▶ [Soal]
a – Dalam artikel tentang zona waktu, berapa jam waktu Jepang lebih cepat daripada waktu di daerah penulis?
b – Kutip bagian artikel tentang zona waktu yang terletak antara "Namun, bagi anak" dan "struggle-nya di situ!", termasuk kedua bagian itu.

▶ [Kutipan Halaman]
Mohon tunggu...
Nahariyha Dewiwiddie
Nahariyha Dewiwiddie Mohon Tunggu... Full Time Blogger - Penulis dan Pembelajar

🌺 See also: https://medium.com/@dewiwiddie. ✉ ➡ dewinaharia22@gmail.com 🌺

Selanjutnya

Tutup

Lyfe Artikel Utama

"Culture Shock" Zona Waktu

14 Juli 2021   20:39 Diperbarui: 15 Juli 2021   15:25 1263
+
Laporkan Konten
Laporkan Akun
Kompasiana adalah platform blog. Konten ini menjadi tanggung jawab bloger dan tidak mewakili pandangan redaksi Kompas.
Lihat foto
Bagikan ide kreativitasmu dalam bentuk konten di Kompasiana | Sumber gambar: Freepik

Ternyata, Indonesia memang beragam.
Beragam sukunya, budayanya, agamanya, sampai-sampai pada urusan WAKTU!

Sebagai anak WIB dari lahir, mau nonton TV jam berapa, aku tinggal nonton. Segalanya serba natural; ada kecocokan jam antara rumah dan stasiun TV nasional yang membuatku merasa nyaman dan tak perlu pusing menyesuaikan lagi.

Saking terbiasanya, jadi lupa bahwa negeri kita tercinta ini punya tiga zona waktu!

Sedari sekolah, kita sudah diajarin tentang pembagian zona waktu di Indonesia, kan? Ada Waktu Indonesia Barat (WIB), Waktu Indonesia Tengah (WITA) dan Waktu Indonesia Timur (WIT).

Namun, bagi anak WIB, karena kecocokan jam rumah dan TV itu tadi yang membuat pelajaran itu tidak berguna. Beda dengan anak WITA dan WIT, sedari kecil sudah diajarkan orang tua bagiamana caranya bisa menonton acara kesayangan dalam waktu setempat.

Makanya, setelah aku baca di situs tanya jawab dan medsos kicauan, baru nyadar, kalau anak WITA atau WIT harus menambah 1 atau 2 jam dari jam tayang aslinya, oooh gitu ya.

Kukira udah dikonversi ke waktu setempat, sayangnya sih jam tayangnya tetap WIB!

Duuh, memang struggle-nya di situ!

Di sisi lain, dominasi acara dengan zona waktu WIB, sudah membuatku biasa, manja pula. Bisa-bisanya bikin buta perbedaan waktu!

Bayangin aja, aku pernah nonton tayangan TV Jepang jam 17.00 waktu setempat terus aku nonton jam 5 sore juga, ya kelewat dong! Gak tau kalau waktu Jepang lebih cepat 2 jam dari daerahku.

Gak hanya itu saja, gara-gara buta zona waktu, waktu memesan barang di daerah lain yang ternyata telah tutup, bisa-bisa dia komplain yang bukan pada tempatnya. Cuma karena berbeda waktunya!

Sumber gambar: stock.adobe.com
Sumber gambar: stock.adobe.com

Nah, acara yang cuma dikasih jam menurut WITA atau WIT saja kelabakan buat anak WIB; bikin "gegar budaya" (culture shock) berkaitan dengan waktu. Padahal pelajaran zona waktu masih bisa dipakai sama mereka. Kalau misalnya ada seminar pukul sekian WIT, yang tinggal di WIB dikurangin dua jam.

▶ [Data yang Diberikan]
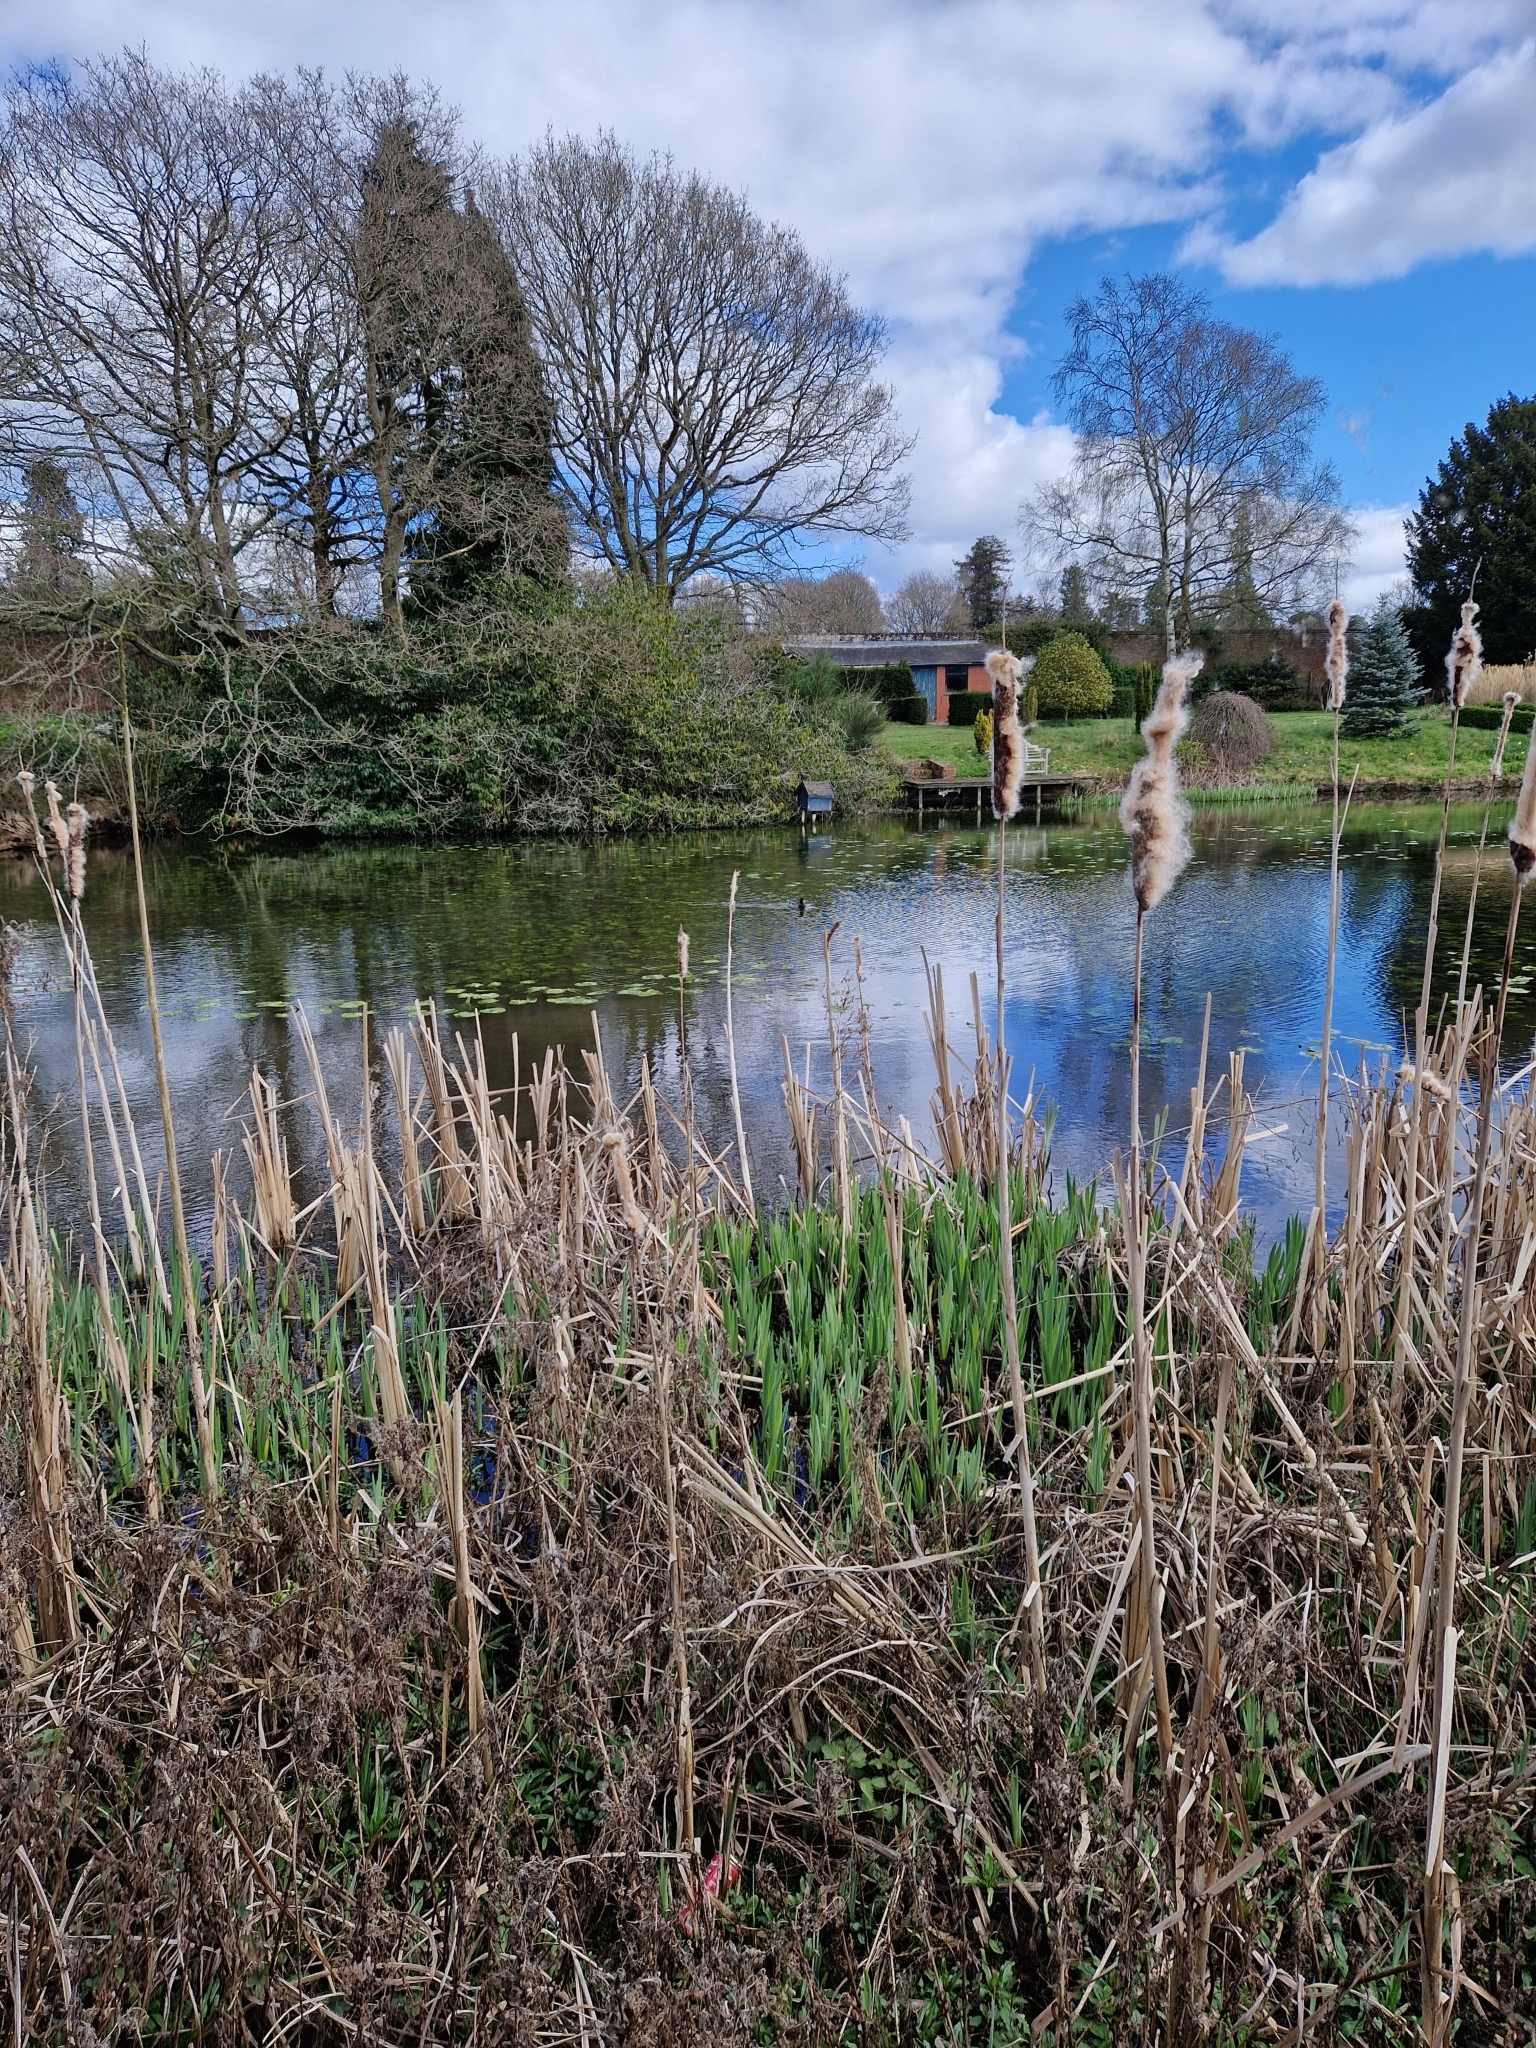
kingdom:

▶ [Jawaban]
a – Waktu Jepang lebih cepat 2 jam daripada waktu di daerah penulis.

b –
Namun, bagi anak WIB, karena kecocokan jam rumah dan TV itu tadi yang membuat pelajaran itu tidak berguna. Beda dengan anak WITA dan WIT, sedari kecil sudah diajarkan orang tua bagiamana caranya bisa menonton acara kesayangan dalam waktu setempat.

Makanya, setelah aku baca di situs tanya jawab dan medsos kicauan, baru nyadar, kalau anak WITA atau WIT harus menambah 1 atau 2 jam dari jam tayang aslinya, oooh gitu ya.

Kukira udah dikonversi ke waktu setempat, sayangnya sih jam tayangnya tetap WIB!

Duuh, memang struggle-nya di situ!